Seitentext

-- -- --

Arbeitsrechtliche Frage

  • Hallo,


    ich stelle hiermit im Namen eines Freundes eine Frage an Euch alle, da er einen guten Rat gebrauchen kann (auch wenn er sich einen Anwalt nehmen wird):


    Er hat bis vor kurzem in einem Bauunternehmen gearbeitet, wurde dort auch ausgebildet und arbeitete also insgesamt ca. 4-5 Jahre dort (inklusive Ausbildungszeit). Genauer gesagt, handelt es sich um eine Verputzerfirma. Er hat vor Kurzem bei einer Verputzerarbeit einen kleinen Fehler gemacht, worauf sein Arbeitgeber meinte, dass dies ausgebessert werden müsse und dies Kosten von ca. 600 Euro verursachen würde (was wohl SEHR unrealistisch zu sein scheint, da es keine große Sache war, die ein Kollege von ihm bereits fast schon ausgebessert hat). Doch zudem drohte der Arbeitgeber mit einer dauerhaften Gehaltskürzung und wollte diesen Betrag auch noch vom Lohn abziehen. Er hat daraufhin gekündigt, da dies nicht die erste "Unverschähmtheit" von seinem Chef war, die er hat hinnehmen müssen.


    Nun fordert der Chef Geld von ihm, zum einen für die vermeintliche Ausbesserung, zum anderen, da er ihm angeblich beim letzten Mal "zuviel Lohn überwiesen habe". Außerdem weigert er sich, die nötigen Papiere herauszugeben, die wohl notwendig sind, um sich arbeitslos zu melden (bis das Geld bezahlt sei). Der Chef meinte auch, dass er verlangen könnte, dass er noch 4 Wochen bei ihm arbeite. Dazu sei noch zu sagen, dass er keinen schriftlichen Arbeitsvertrag besitzt.


    Tja, mein Kumpel hätte nun gerne, bevor er sich einen Anwalt nimmt, einen guten Rat, und da dachte ich mir, auf TT bekommt man den doch meistens :)


    Ist das Vorgehen des Chefs nun rechtens oder nicht?



    Gruß

  • Ich bin zwar kein Jurist aber ein bisschen mit der Materie musste ich mich auch beschäftigen, nachdem ich auch ne Zeitlang arbeitslos war.


    AFAIK:
    Der AG kann vom AN nur Schadensersatz verlangen, wenn grobe Fahrlässigkeit oder Vorsatz vorliegt - das ist hier aber wohl nicht der Fall

    \/\/olfgangS

  • Re: Arbeitsrechtliche Frage


    Hi,



    - (wie schon in der vorherigen Antwort geschrieben) Ein Angestellter haftet nur bei Vorsatz und grob fahrlaessiger Handlung. Was der Scheff hier veranstaltet ist Abzocke.


    - zuviel gezahltes Gehalt kann man nicht im nachhinein zurueckfordern, allerdings kann es mit Gehaltszahlungen, die nach Beendigung des Arbeitsverhaeltnisses noch ausstehen verrechnet werden (natuerlich nur, wenn es wirklich zuviel gezahlt wurde). Alles was nach Zahlung des letzten Gehalts "entdeckt" wird, geht zu lasten des (Ex)Arbeitgebers.

-- -- --

Einträge des Datensatzes
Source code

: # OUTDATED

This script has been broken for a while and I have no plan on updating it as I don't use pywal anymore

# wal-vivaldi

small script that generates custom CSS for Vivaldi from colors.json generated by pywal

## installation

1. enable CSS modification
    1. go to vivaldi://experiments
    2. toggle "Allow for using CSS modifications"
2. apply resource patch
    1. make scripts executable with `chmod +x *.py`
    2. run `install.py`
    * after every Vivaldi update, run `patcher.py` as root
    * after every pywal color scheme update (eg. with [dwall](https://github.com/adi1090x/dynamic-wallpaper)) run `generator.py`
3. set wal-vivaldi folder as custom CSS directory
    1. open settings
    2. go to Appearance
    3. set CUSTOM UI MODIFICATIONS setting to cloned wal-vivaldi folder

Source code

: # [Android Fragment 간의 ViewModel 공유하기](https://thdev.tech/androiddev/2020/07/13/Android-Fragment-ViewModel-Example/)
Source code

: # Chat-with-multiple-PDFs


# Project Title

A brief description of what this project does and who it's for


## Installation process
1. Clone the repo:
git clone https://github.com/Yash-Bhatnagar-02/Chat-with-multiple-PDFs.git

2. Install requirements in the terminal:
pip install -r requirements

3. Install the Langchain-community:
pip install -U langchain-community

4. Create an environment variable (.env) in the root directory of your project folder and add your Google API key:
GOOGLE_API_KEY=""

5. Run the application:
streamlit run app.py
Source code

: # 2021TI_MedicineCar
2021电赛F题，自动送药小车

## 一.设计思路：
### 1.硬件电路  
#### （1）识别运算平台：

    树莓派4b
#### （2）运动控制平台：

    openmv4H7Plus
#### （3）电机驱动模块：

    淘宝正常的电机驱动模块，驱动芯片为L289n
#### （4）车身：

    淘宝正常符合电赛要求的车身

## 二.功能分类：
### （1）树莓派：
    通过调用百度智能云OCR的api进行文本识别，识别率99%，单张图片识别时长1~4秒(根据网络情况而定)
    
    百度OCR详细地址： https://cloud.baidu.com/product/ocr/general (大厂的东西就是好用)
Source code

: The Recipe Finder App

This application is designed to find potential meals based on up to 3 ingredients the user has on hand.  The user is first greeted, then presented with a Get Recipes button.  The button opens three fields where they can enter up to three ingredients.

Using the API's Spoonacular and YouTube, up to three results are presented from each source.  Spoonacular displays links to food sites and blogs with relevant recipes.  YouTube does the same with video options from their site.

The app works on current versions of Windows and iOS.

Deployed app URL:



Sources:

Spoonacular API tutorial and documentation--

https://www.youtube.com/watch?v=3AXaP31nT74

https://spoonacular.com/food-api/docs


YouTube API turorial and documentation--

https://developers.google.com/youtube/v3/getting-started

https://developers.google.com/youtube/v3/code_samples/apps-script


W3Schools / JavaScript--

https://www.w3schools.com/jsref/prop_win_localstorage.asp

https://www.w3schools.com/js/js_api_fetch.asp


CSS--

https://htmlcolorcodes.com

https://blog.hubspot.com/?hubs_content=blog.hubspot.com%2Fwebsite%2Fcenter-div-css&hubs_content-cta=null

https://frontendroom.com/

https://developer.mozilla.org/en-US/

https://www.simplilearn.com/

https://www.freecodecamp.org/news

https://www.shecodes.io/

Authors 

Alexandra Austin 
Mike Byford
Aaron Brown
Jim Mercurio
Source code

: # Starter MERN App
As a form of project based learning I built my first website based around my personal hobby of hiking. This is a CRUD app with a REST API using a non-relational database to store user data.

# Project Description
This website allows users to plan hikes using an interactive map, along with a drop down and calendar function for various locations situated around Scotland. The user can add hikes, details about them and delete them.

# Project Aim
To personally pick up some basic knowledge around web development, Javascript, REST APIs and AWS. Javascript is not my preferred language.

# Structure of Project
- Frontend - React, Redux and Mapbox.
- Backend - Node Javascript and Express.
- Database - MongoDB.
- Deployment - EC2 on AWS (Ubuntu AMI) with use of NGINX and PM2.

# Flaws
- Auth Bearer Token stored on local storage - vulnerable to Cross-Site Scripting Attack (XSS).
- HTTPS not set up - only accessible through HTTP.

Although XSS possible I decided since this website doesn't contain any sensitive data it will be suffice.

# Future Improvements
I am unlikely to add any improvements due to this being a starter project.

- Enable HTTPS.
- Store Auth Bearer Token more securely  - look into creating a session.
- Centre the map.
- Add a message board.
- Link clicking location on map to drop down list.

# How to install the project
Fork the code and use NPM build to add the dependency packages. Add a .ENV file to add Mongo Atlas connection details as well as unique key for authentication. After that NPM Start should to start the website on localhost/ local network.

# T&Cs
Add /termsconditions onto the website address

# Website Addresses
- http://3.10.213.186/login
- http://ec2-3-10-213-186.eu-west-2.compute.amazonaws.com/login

-- -- --

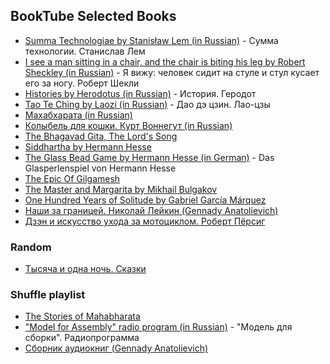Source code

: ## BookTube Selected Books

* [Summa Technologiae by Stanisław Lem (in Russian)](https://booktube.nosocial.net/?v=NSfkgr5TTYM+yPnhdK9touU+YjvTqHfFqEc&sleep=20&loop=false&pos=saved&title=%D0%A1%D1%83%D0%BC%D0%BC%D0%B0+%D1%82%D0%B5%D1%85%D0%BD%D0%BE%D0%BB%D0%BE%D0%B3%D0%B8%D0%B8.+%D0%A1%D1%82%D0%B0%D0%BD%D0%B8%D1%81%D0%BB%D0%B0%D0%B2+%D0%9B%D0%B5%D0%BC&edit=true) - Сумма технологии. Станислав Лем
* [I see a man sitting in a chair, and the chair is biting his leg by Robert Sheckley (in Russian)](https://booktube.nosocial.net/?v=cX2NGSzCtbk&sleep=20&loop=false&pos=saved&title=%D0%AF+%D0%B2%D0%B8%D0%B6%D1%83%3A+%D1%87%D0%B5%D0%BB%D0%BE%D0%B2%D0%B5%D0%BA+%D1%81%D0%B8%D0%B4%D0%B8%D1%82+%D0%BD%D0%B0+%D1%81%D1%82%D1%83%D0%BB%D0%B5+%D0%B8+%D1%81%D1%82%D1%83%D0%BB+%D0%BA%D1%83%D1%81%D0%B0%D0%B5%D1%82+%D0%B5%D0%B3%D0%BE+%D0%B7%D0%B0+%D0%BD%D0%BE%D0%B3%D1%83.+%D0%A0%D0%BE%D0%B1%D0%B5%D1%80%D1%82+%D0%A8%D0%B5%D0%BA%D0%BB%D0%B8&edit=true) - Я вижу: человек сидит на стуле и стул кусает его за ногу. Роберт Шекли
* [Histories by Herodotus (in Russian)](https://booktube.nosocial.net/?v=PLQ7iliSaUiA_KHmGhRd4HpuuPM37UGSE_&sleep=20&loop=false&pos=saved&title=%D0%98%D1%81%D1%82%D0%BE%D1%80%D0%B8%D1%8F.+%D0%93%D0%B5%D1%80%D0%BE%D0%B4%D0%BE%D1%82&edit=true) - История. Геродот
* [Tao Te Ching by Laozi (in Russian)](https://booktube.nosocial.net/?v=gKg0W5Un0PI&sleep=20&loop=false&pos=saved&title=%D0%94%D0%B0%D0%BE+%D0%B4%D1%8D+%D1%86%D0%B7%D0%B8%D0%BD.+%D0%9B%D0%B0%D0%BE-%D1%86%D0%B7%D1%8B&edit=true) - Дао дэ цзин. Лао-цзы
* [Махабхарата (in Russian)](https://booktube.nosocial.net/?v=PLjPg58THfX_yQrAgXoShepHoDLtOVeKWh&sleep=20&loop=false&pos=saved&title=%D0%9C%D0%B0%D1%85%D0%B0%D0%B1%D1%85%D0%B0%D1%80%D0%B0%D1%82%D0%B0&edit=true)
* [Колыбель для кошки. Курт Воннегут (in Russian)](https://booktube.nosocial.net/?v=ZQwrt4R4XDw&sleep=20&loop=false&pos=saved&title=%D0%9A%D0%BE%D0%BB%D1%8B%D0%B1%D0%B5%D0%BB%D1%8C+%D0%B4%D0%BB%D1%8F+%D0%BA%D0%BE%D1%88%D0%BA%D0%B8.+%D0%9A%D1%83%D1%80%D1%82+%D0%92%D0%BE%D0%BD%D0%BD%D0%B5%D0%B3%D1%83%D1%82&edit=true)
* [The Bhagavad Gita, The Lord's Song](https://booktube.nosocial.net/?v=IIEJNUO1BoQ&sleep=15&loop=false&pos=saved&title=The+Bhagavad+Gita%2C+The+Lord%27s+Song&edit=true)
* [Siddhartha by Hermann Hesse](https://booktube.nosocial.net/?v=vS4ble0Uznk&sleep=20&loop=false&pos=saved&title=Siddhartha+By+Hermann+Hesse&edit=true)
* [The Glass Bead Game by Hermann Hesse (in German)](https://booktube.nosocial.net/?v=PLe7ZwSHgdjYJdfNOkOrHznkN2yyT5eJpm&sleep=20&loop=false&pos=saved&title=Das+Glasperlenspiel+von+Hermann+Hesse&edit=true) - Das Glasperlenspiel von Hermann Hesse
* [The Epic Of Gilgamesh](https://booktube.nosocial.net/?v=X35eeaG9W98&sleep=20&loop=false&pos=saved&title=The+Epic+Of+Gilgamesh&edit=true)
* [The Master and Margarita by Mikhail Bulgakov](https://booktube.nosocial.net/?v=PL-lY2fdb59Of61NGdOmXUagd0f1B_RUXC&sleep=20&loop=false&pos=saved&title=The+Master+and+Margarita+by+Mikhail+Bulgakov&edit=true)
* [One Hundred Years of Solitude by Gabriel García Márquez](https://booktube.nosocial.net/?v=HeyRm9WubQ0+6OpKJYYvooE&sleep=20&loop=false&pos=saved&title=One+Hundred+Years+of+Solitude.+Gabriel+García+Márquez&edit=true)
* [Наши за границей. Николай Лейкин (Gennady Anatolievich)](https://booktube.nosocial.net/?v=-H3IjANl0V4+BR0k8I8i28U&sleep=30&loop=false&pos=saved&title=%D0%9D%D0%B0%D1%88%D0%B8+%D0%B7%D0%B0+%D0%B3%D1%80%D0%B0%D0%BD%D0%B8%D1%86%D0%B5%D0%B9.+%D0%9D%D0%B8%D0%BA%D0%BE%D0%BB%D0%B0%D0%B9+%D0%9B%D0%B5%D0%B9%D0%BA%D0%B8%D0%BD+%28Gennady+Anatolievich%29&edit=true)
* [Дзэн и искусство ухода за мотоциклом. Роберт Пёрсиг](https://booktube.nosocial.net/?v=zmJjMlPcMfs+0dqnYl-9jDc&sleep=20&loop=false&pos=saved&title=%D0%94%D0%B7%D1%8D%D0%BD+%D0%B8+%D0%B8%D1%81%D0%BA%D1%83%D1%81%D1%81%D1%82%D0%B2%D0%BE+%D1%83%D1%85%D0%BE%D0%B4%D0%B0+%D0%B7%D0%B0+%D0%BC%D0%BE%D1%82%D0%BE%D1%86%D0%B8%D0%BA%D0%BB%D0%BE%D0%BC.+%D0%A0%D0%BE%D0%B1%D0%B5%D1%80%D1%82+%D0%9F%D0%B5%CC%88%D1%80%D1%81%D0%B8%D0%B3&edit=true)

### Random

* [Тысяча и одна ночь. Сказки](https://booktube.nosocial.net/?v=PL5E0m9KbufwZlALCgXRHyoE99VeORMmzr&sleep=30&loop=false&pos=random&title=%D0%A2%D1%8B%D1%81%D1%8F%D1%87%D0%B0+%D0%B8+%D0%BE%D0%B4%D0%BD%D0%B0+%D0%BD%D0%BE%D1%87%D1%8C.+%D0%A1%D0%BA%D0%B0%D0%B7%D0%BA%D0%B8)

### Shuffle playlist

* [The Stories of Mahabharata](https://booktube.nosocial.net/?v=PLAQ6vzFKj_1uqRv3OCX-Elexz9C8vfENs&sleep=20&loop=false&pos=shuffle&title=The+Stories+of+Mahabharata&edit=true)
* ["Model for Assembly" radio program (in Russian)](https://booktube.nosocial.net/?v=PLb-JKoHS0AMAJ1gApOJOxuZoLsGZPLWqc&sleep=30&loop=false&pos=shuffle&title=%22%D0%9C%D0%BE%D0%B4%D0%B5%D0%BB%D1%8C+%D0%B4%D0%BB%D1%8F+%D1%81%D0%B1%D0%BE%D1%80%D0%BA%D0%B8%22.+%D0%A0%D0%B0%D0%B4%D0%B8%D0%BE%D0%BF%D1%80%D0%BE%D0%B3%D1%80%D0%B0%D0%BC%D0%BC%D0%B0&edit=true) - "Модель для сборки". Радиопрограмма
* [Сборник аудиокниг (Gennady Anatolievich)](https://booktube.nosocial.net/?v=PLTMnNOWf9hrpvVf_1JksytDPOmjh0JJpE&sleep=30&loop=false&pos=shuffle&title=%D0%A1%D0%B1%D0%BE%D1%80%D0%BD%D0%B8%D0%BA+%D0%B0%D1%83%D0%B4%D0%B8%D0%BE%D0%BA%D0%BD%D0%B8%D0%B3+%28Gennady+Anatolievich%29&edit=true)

-- -- --

Aufgabe 1
Schreibe aus dem Forumstext zur arbeitsrechtlichen Frage den Abschnitt von "Ist das Vorgehen" bis "Zeitlang arbeitslos war." wortgetreu ab.
Aufgabe 2
Welche Kosten würde die Ausbesserung des Fehlers laut dem Arbeitgeber im Forumstext zur arbeitsrechtlichen Frage verursachen?
Aufgabe 3
Schreibe den Forumstext zur arbeitsrechtlichen Frage im Anschluss an seinen letzten Satz weiter.

Antwortbereich 1
Ist das Vorgehen des Chefs nun rechtens oder nicht?



    Gruß

  • Ich bin zwar kein Jurist aber ein bisschen mit der Materie musste ich mich auch beschäftigen, nachdem ich auch ne Zeitlang arbeitslos war.

Antwortbereich 2
Die Ausbesserung würde laut dem Arbeitgeber Kosten von ca. 600 Euro verursachen.

Antwortbereich 3
    - AFAIK (ich musste mich bisher nie selbst arbeitslos melden, hab das nur bei einer Freundin mitbekommen) kann man am Arbeitsamt die Papiere nachliefern, bekommt vielleicht nicht sofort Unterstuetzung (was ja eh fraglich ist, nachdem er von sich aus gekuendigt hat), aber wenn die Dokumente nachgereicht sind, wird wird eben nachgezahlt.


    - Einen Anwalt sollte Dein Kumpel sich nehmen, ja.


    cu
    XlF

  • Re: Arbeitsrechtliche Frage



    Nein, ist es nicht. Dein Kumpel sollte sich schnellstens von einem Anwalt beraten lassen. Hat er eine Rechtschutzversicherung, die Berufsrechtschutz einschliesst, oder ist er in der Gewerkschaft? Die Gewerkschaften bieten ja auch Rechtschutz an.


    Für den Fehler beim Verputzen gibt es ja auch die gewerbliche Haftpflichtversicherung, die der Unternehmer haben müsste.

  • Er sollte sich sofort arbeitslos melden, wenn er nicht mehr angestellt ist, dann hat er überhaupt keinen Versicherungsschutz mehr (Krankenkasse usw.). Sämtliche Papiere kann er später nachreichen.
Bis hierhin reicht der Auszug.